Barak minimiza risco de armas químicas sírias

Israel minimizou na segunda-feira o risco decorrente das armas químicas sírias, no que parece ser uma nova postura depois das ameaças de uso da força militar para evitar que esse arsenal caia nas mãos de militantes islâmicos.

DAN WILLIAMS, Reuters

30 de julho de 2012 | 11h18

A maior preocupação de Israel é que o Hezbollah, grupo xiita libanês que tem apoio do Irã e da Síria, receba armas químicas do regime de Bashar al-Assad, que enfrenta uma insurgência há 16 meses.

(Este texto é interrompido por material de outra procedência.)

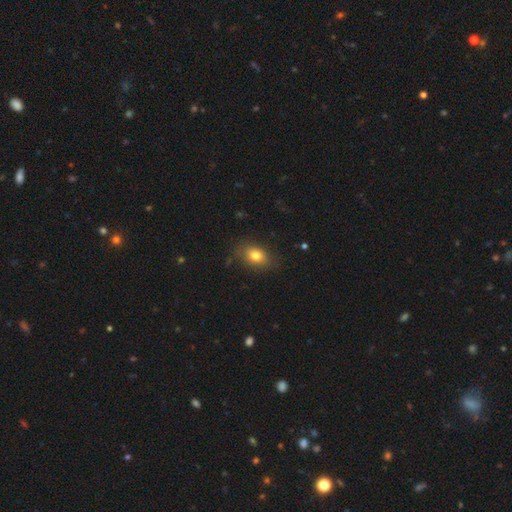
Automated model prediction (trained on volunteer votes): smooth_or_featured: smooth (p=0.78) [alt: featured or disk p=0.12]
how_rounded: in between (p=0.73) [alt: round p=0.25]
merging: none (p=0.79) [alt: minor disturbance p=0.15]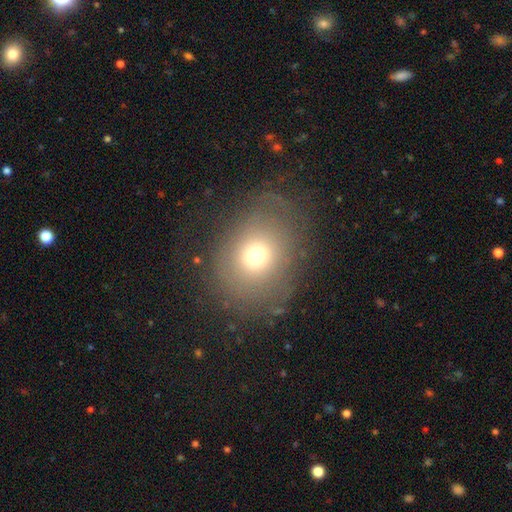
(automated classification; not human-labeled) Smooth or featured: smooth — 66% (featured or disk — 18%)
How rounded: round — 60% (in between — 39%)
Merging: none — 70% (minor disturbance — 16%)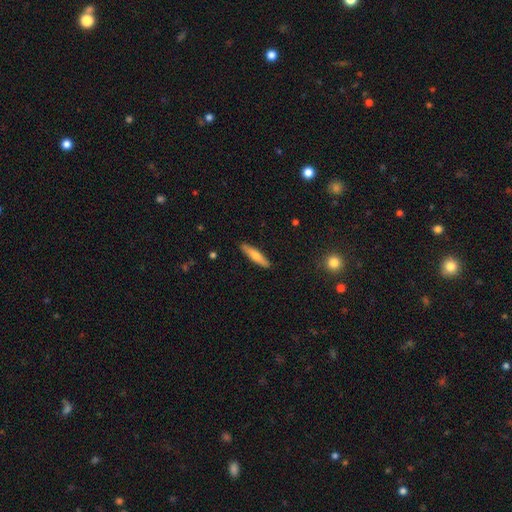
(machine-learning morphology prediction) Smooth or featured: smooth — 63% (featured or disk — 31%)
How rounded: cigar-shaped — 85% (in between — 14%)
Merging: none — 90% (minor disturbance — 7%)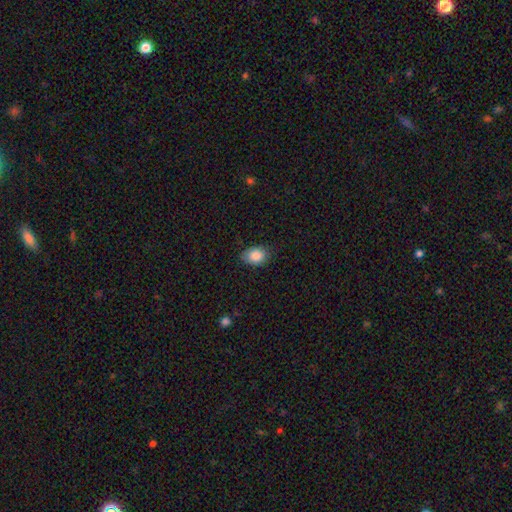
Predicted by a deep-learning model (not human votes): The model was most divided on "how rounded": in between: 78%, round: 21%, cigar-shaped: 1%. More confident: smooth or featured — smooth (87%); merging — none (78%).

Os alertas de Israel sobre esse perigo alimentaram o temor de uma nova guerra no Oriente Médio e fizeram disparar a demanda por máscaras antigás distribuídas pelo governo de Israel.

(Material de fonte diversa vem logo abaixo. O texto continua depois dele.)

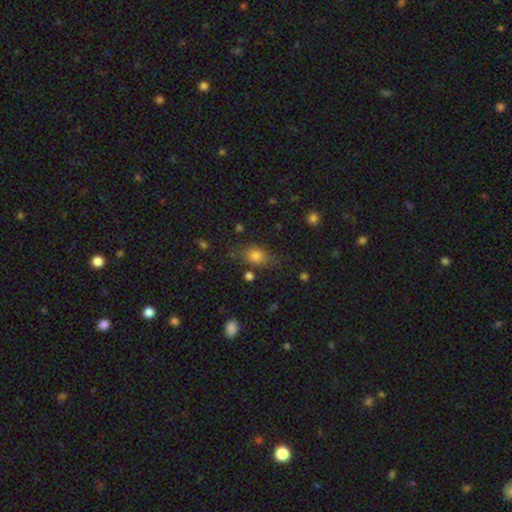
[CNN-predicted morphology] The model was most divided on "how rounded": in between: 68%, round: 29%, cigar-shaped: 2%. More confident: smooth or featured — smooth (79%); merging — none (70%).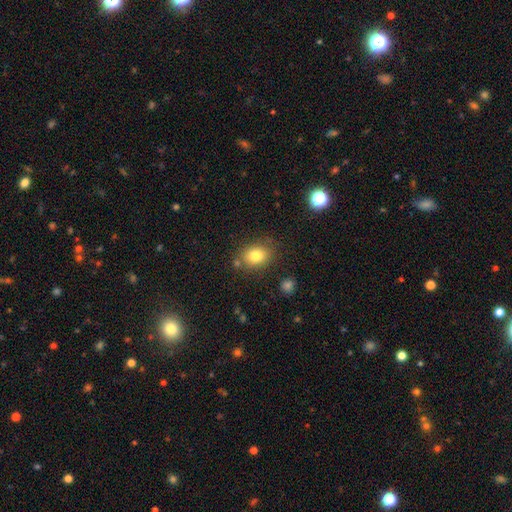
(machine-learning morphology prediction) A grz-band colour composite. It shows a smooth galaxy with no disk features (80%) that is in between round and cigar-shaped (59%). Merging: none (77%).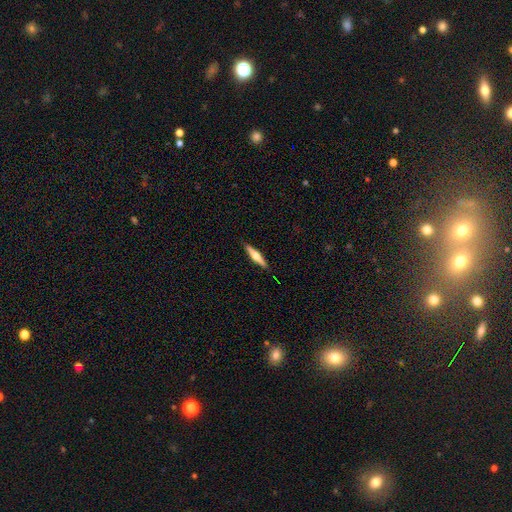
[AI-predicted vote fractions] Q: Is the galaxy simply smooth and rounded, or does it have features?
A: featured or disk — 54%.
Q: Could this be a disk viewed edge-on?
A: yes — 96%.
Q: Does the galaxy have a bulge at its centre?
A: rounded — 88%.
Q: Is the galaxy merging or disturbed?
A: none — 90%.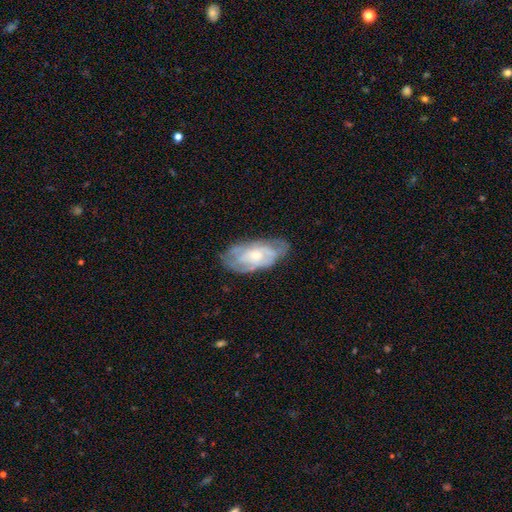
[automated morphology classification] Smooth or featured: featured or disk — 63% (smooth — 31%)
Edge-on disk: no — 92% (yes — 8%)
Bar: no — 75% (weak — 21%)
Spiral arms: yes — 68% (no — 32%)
Bulge size: small — 48% (moderate — 43%)
Merging: none — 63% (minor disturbance — 26%)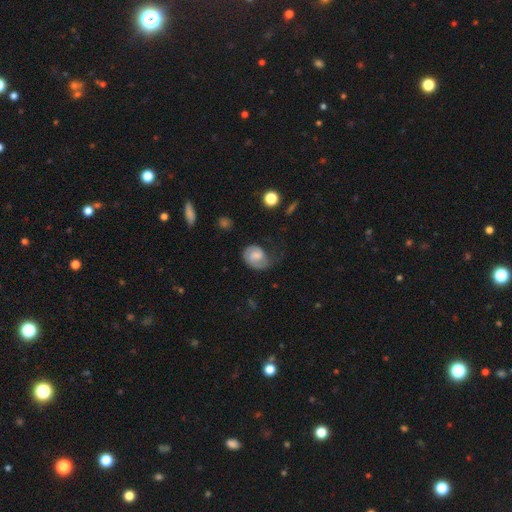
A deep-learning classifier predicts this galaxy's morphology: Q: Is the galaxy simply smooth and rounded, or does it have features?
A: smooth — 49%.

Na semana passada, a Síria admitiu pela primeira vez que possui armas químicas, mas disse que elas estão protegidas e serão usadas apenas como último recurso contra uma eventual "agressão externa", e não contra os rebeldes sírios.

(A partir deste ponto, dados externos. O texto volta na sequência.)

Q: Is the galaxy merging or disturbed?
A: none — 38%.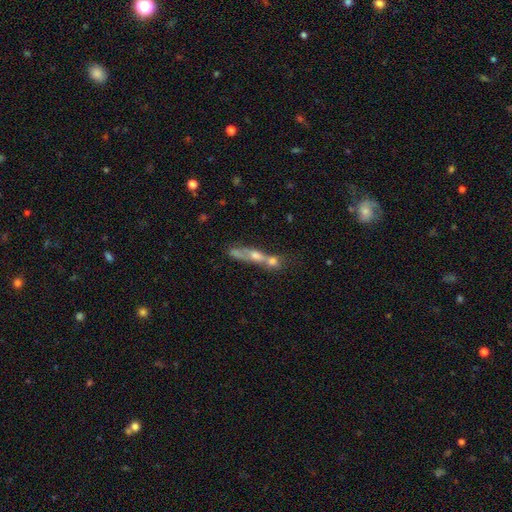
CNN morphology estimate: Q: Smooth or featured?
A: featured or disk (43%); tied with: smooth (43%)
Q: Merging?
A: merger (60%); runner-up: none (23%)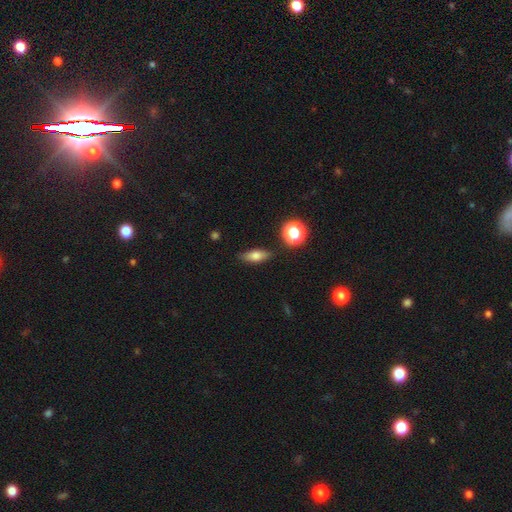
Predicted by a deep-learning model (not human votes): smooth 69%, featured or disk 20%, star or artifact 11%. Down the decision tree: how rounded — in between (66%); merging — none (85%).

Depois dessa declaração, Israel passou a exibir um otimismo cauteloso. "Nada irá acontecer", disse o ministro israelense da Defesa, Ehud Barak, à Rádio Israel. Em tom de brincadeira, ele disse que irá devolver sua máscara antigás.

"Na minha opinião, ninguém no mundo ousaria usar armas químicas contra Israel. Então nada vai acontecer."

Acredita-se que Israel possua o único arsenal nuclear do Oriente Médio, algo que o país não confirma nem nega. Por isso, o Estado judeu teria condições de dissuadir ou retaliar qualquer ataque não-convencional.

O Hezbollah não comenta as especulações de que poderia querer armas químicas sírias. O grupo xiita travou em 2006 uma inconclusiva guerra na fronteira do Líbano com Israel. Barak disse depois disso que, em caso de um novo conflito, Israel poderia agir militarmente no Líbano inteiro, por causa do papel do Hezbollah na política partidária libanesa.

Algumas autoridades israelenses também temem que radicais sunitas envolvidos na rebelião contra Assad possam tentar se apropriar do arsenal químico sírio. Outro cenário sugerido é que Assad poderia usar as armas químicas contra Israel, num esforço suicida para assegurar seu legado no mundo árabe.

Israel está tecnicamente em guerra contra a Síria, e ocupa desde 1967 as colinas do Golã, território que posteriormente anexou.

Mas os países não trocam tiros há três décadas, e na semana passada o chefe das Forças Armadas israelenses disse ao Parlamento que o risco de uma "deterioração incontrolável" na Síria é visto pela imprensa local como um alerta para que Israel não abra uma nova frente de luta contra Assad.

"Enquanto a situação na Síria ainda estiver sob o controle de Assad, Israel não tem razão para se preocupar", disse o articulista Eitan Haber no jornal Yedioth Ahronoth. “Enquanto eles estiverem no comando, a suposição é de que eles não usarão a arma apocalíptica - com ênfase no 'enquanto'."